De modo geral, quando se lê um texto em prosa, percebe-se que ele se constrói a partir de uma organização de ideias de forma contínua, em parágrafos. Ao contrário da poesia, que busca a sonoridade e explora os sons das palavras, predomina, na prosa, o discurso narrativo ou argumentativo. Mas nem todo modo de escrever em prosa é igual.
Você está preparando uma aula sobre prosa e ficou em dúvida entre dois textos de José Saramago, então você escolheu os dois.
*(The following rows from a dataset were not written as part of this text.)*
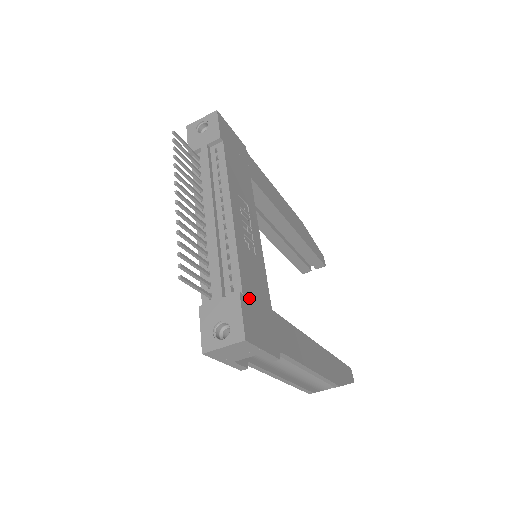
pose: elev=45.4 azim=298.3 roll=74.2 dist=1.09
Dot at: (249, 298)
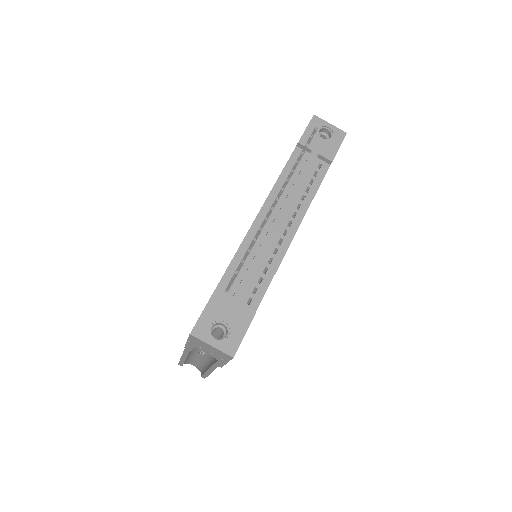
Dot at: occluded
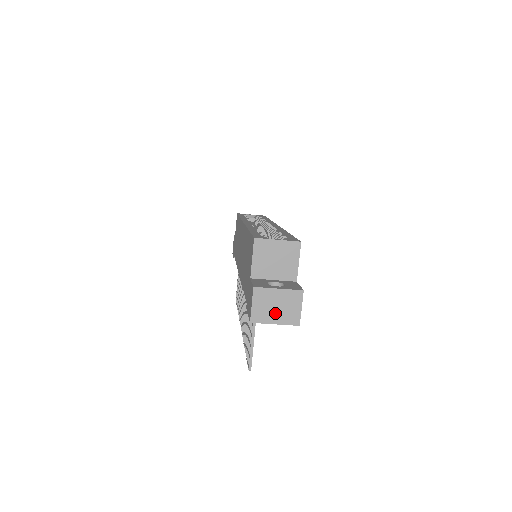
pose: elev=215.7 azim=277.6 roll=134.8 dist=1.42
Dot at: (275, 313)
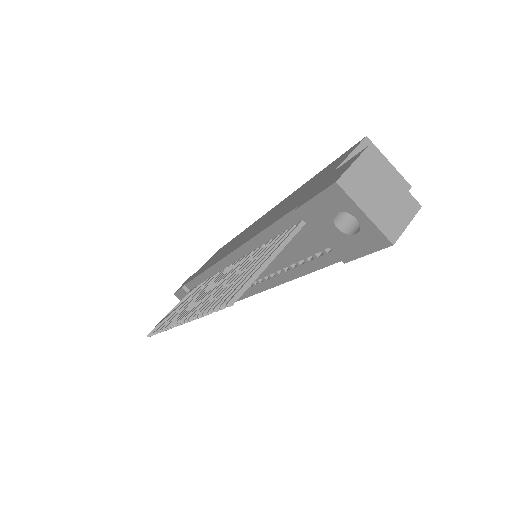
Dot at: (374, 200)
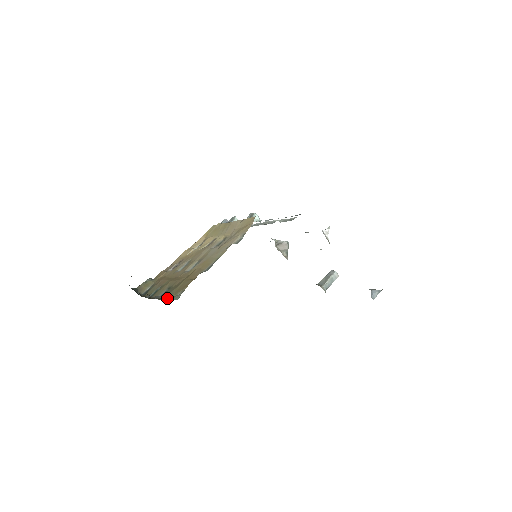
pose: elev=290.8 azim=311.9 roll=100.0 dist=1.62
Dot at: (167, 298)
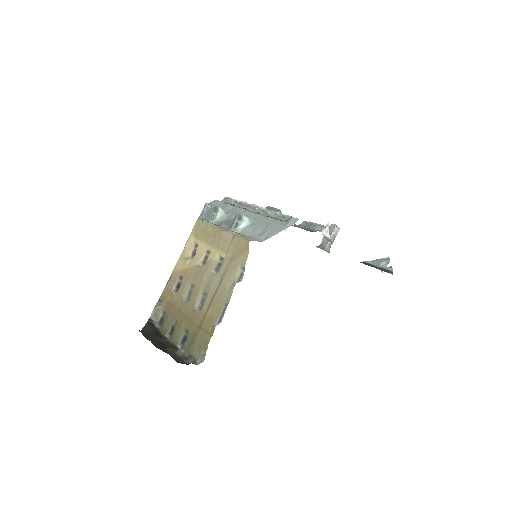
Dot at: (193, 360)
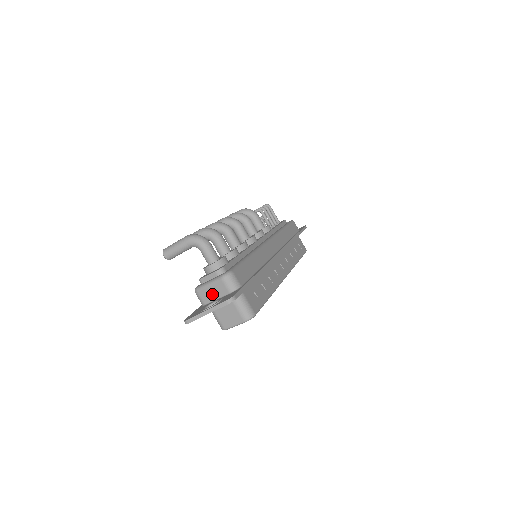
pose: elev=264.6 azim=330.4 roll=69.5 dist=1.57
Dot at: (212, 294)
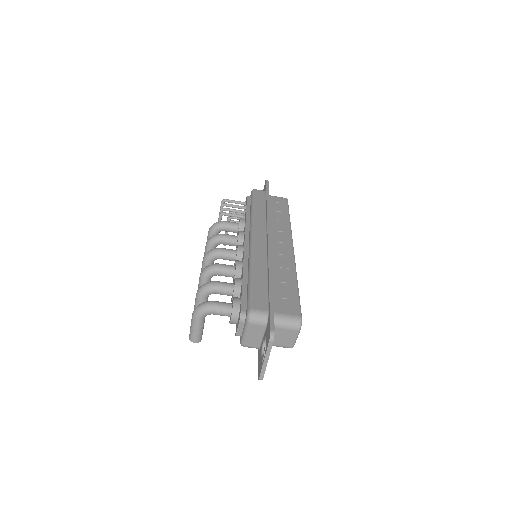
Dot at: (255, 338)
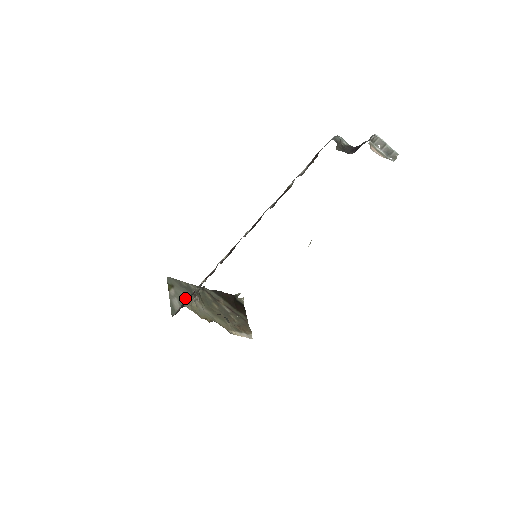
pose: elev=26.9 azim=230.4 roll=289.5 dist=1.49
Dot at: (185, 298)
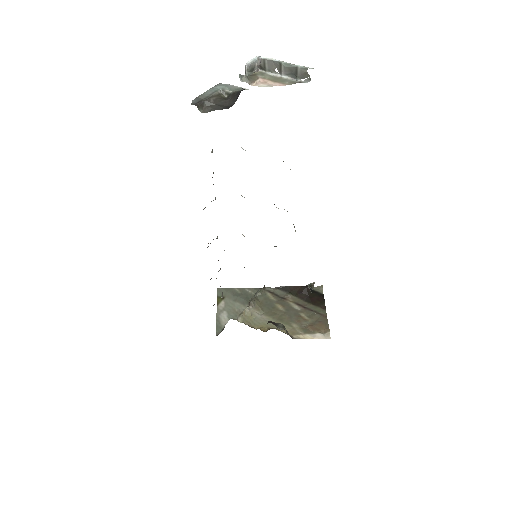
Dot at: (237, 308)
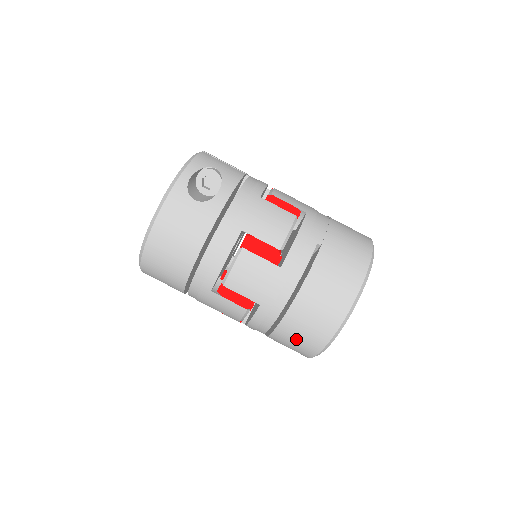
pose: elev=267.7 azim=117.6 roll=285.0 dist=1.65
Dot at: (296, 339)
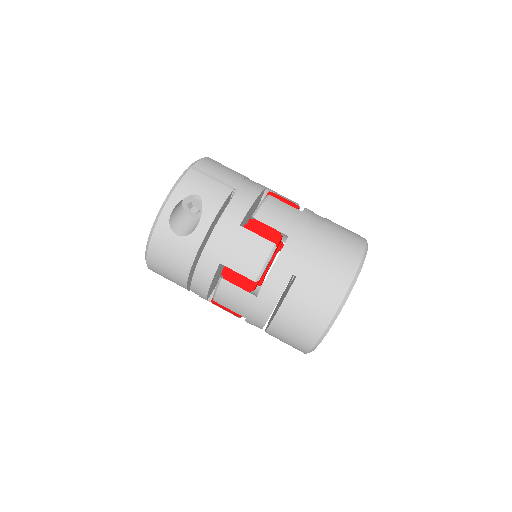
Dot at: occluded
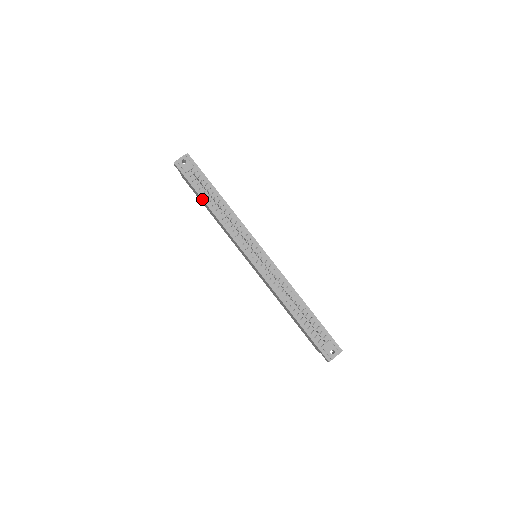
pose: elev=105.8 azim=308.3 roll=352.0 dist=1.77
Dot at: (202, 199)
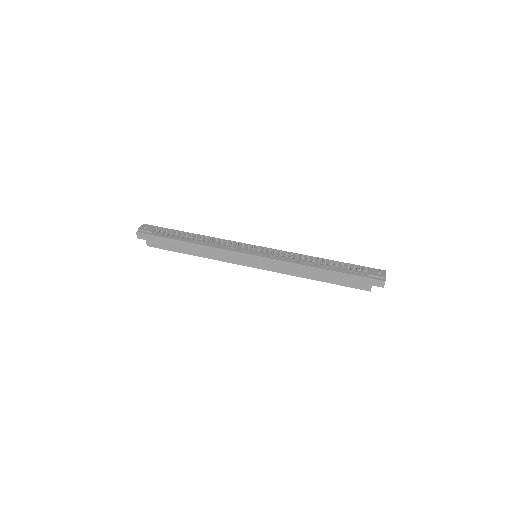
Dot at: (179, 240)
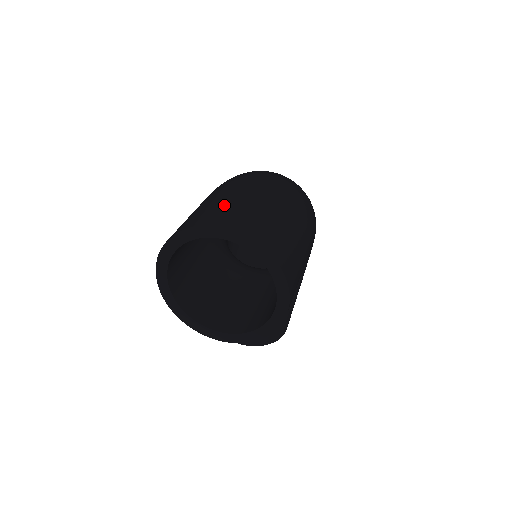
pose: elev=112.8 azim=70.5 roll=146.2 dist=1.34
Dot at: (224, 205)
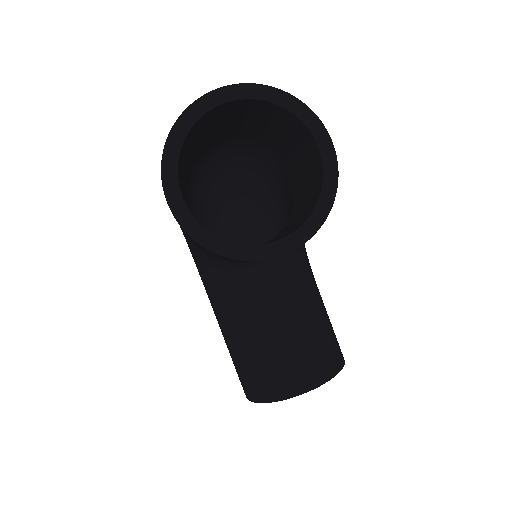
Dot at: occluded
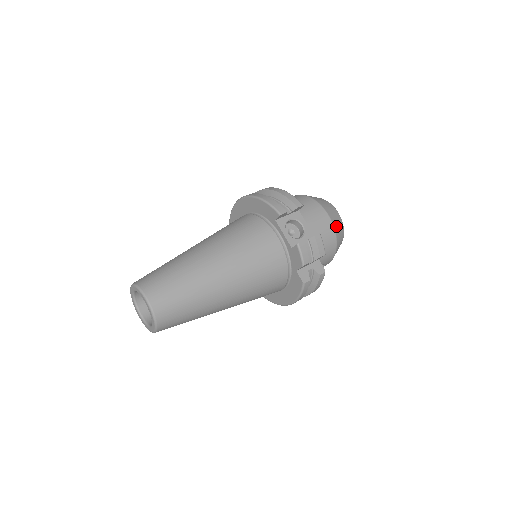
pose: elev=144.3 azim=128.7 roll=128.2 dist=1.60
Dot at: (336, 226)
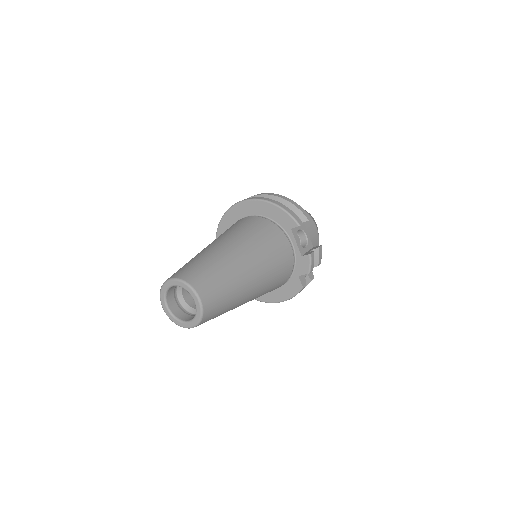
Dot at: occluded
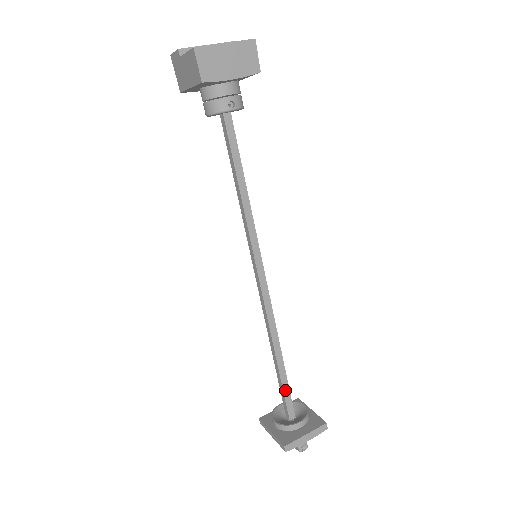
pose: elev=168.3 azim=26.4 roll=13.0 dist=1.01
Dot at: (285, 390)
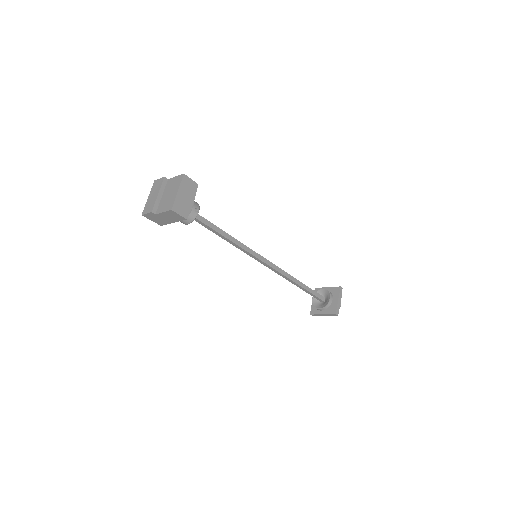
Dot at: (312, 293)
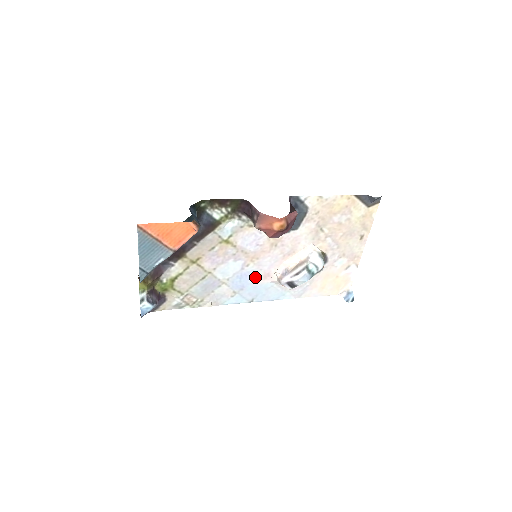
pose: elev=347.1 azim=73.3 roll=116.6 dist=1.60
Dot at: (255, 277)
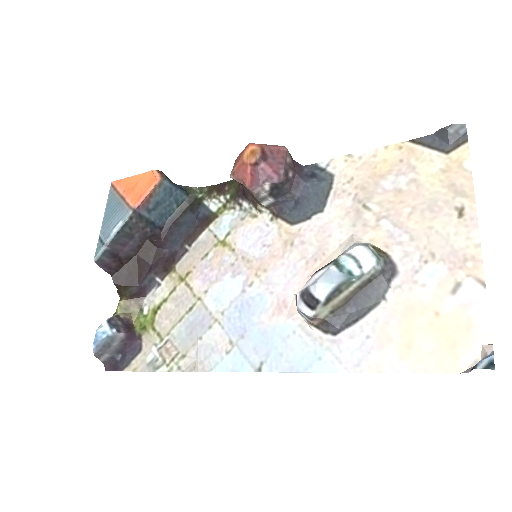
Dot at: (263, 310)
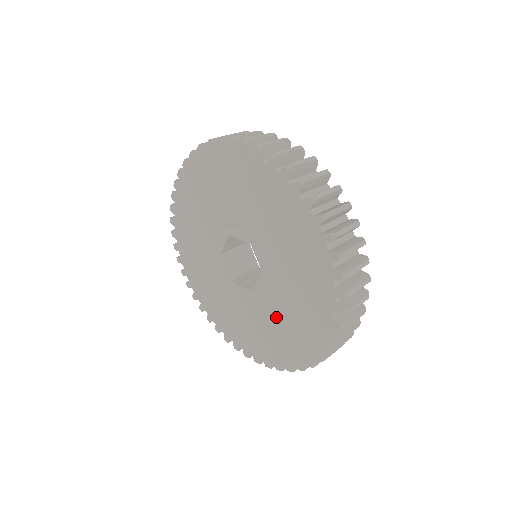
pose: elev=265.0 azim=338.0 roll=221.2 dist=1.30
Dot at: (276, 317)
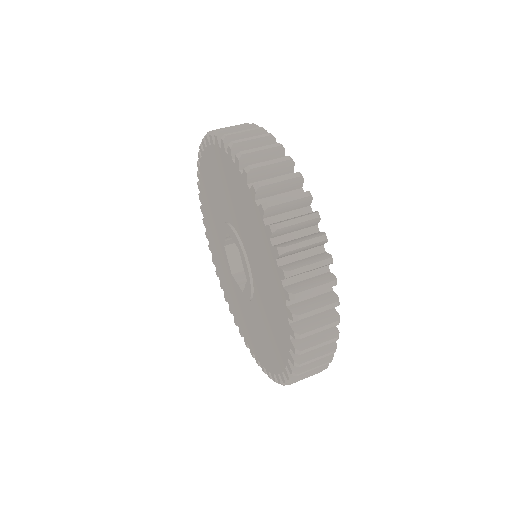
Dot at: (258, 325)
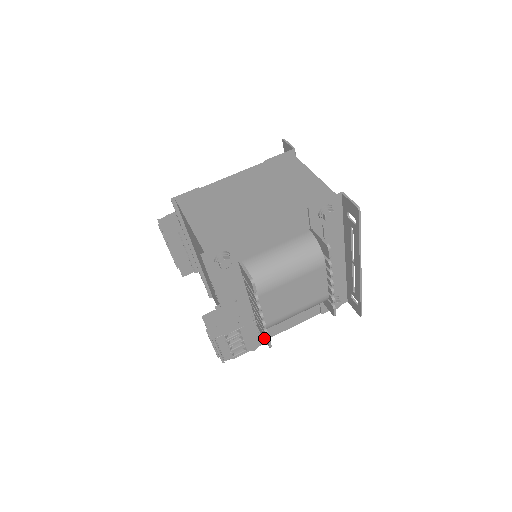
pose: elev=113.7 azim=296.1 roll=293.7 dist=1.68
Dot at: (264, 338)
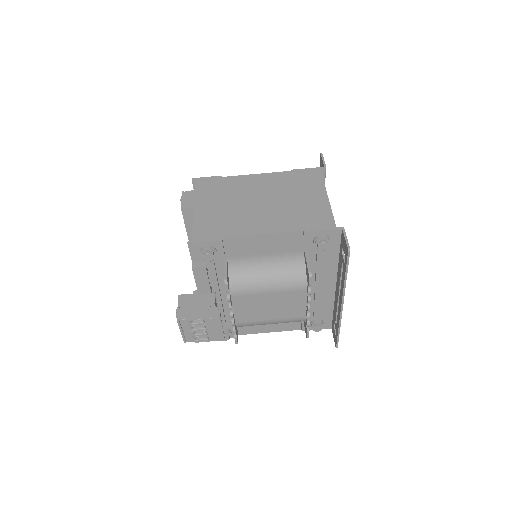
Dot at: occluded
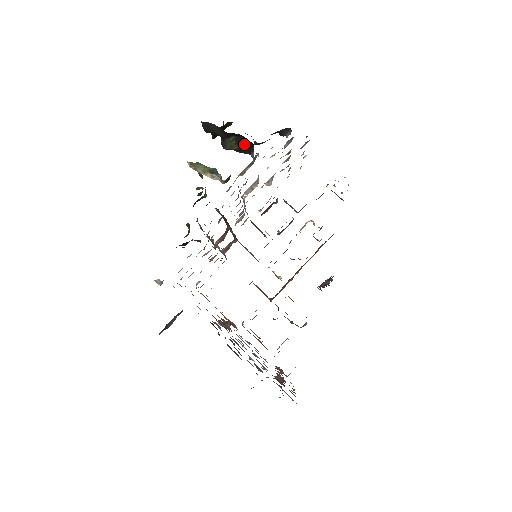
Separou os seguintes trechos e agora precisa preparar uma análise de suas diferenças para apresentar a seus alunos.
Você é capaz de perceber as diferenças entre esses dois trechos de romances de José Saramago? É possível descrever o ritmo que o autor emprega em cada uma dessas obras em prosa?
As diferenças entre ambos são tão grandes que os trechos parecem ter sido escritos por autores diferentes. No entanto, claro está que o autor – José Saramago – tinha projetos diferentes para as duas obras.
No Trecho 1, do romance Ensaio sobre a cegueira, nota-se uma construção em prosa bastante tradicional. Os sentidos se apresentam a partir da descrição da cena (frases curtas, adjetivos, comparações). O leitor entende a situação, inclusive por lhe parecer trivial e recorrente (pessoas no trânsito, aguardando o sinal, motoristas impacientes, pedestres apressados). Assim, consegue imaginar o que está acontecendo.
No Trecho 2, por sua vez, do romance História do cerco de Lisboa, percebemos que também se trata de texto em prosa. Porém, além dos recursos empregados no primeiro caso (descrição, adjetivos), há trabalho sobre o ritmo da narração. Podemos perceber que há um diálogo entre dois homens. O diálogo, no entanto, apesar de ser trivial e recorrente no cotidiano, não é expresso de forma convencional. O autor rompe com as regras de pontuação, criando suas próprias convenções. Não há travessões para indicar o discurso direto das personagens, as frases soam separadas entre si por vírgulas e os parágrafos desaparecem. Mesmo assim, é possível compreender o que se passa, ainda que o resultado da narração leve a um efeito de sentido diferente: há a sensação de pressa, de desorganização, de caos (ao contrário da organização que a cena do trânsito evidencia no primeiro trecho). O narrador tem domínio maior do narrado no Trecho 1, enquanto no Trecho 2 ele parece perder o controle da instância organizadora da narrativa. Tem-se, portanto, diferente ritmo, inclusive da parte do leitor, que precisa superar suas pré-concepções do texto em prosa para se aventurar no estilo de Saramago.